When Sir Garnet Wolseley took three Brigades away to Ismailia to attack Arabi at Tel-el-Kebir, I was left to defend a front 5½ miles long, and on a Staff officer pointing out to our Chief that he was taking away every mounted soldier, he observed, “It does not matter, Evelyn Wood is sure to raise some more.” This I did, but under some difficulties, for my Divisional General would not without authority from Headquarters sanction the purchase of any saddlery.
In the Derbyshire Regiment then under my command in the City of Alexandria was Lieutenant Smith-Dorrien.[238] By my orders he put fifty saddles together in a shop, and ransacked the Khedive’s stables, which had indeed already been drawn on by various Staff officers. Within half an hour of the Divisional General embarking, Smith-Dorrien had collected 15 men, increased in a few days to 30. Many of them had never ridden, but before sundown a section defiled past me at Ramleh, 12 ponies, 2 mules, and a donkey; a somewhat motley detachment, and many of them held on to the saddle, but they proceeded 5 miles farther to the front, and managed to shoot an Egyptian officer that evening, and in five days killed or wounded 12 of the enemy, as they admitted. Three days later Smith-Dorrien had pushed back the Egyptian outposts, and we were not again troubled by the Bedouins looting the houses in Ramleh, as they had done the week before the other Brigade of the Division to which I belonged, embarked.[239]
It was necessary for me to cut down a large grove of Date trees, but I sent for the owner, and paid him the sum awarded by an Arbitrator, himself an Egyptian.
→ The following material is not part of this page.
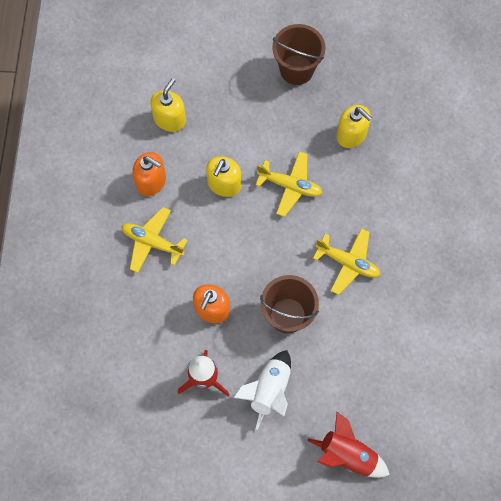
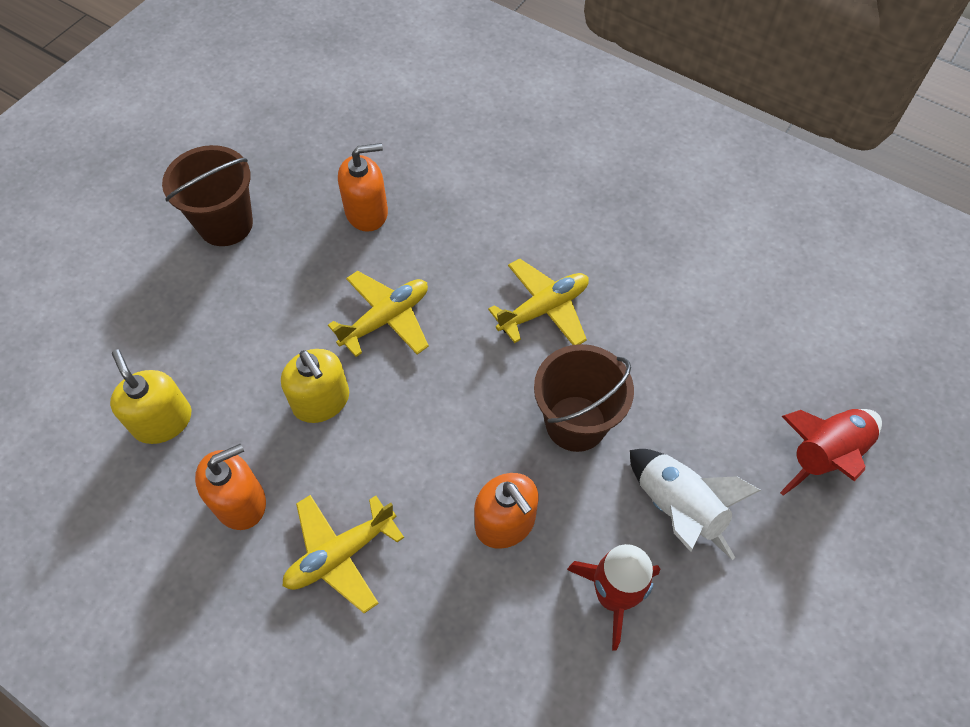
camera: 60 degrees left, 10 degrees down
yellow soap dispenser [336,105,372,148] -> orange soap dispenser [338,143,388,232]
It transpired that the owner was delighted, for as every female tree (and it is only the female which bears fruit) paid a yearly tax, the owner got his money based on the number of years before the trees would again bear fruit, and till then had no tax to pay.
Sir Garnet Wolseley, in sending instructions on the 5th of September, to attract the attention of the Egyptians in my front, wrote very kindly, “Your being detained at Alexandria is a sad blow to me, and I know it will be to you.” He asked me to send some one into Arabi’s lines, and find out the position of his troops. This I did by the help of our Resident, Sir Edward Malet, and furnished Sir Garnet Wolseley with information which he told me later was absolutely accurate.
I telegraphed to him on the 8th of September with reference to the orders I was “not to risk a man,” that I proposed to attack three regiments at Mandara, a few miles out from Ramleh, encamped on the spot where Abercromby was killed in 1801. There were 3000 at Kafr Dowar, and I urged that I should be allowed to attack the Mandara Force, to draw the enemy from Kafr Dowar, explaining that I could carry the Mandara position at daylight, and get back to Ramleh by twelve o’clock. He telegraphed to me on the 10th and 11th, “Act on the defensive only, risk nothing.”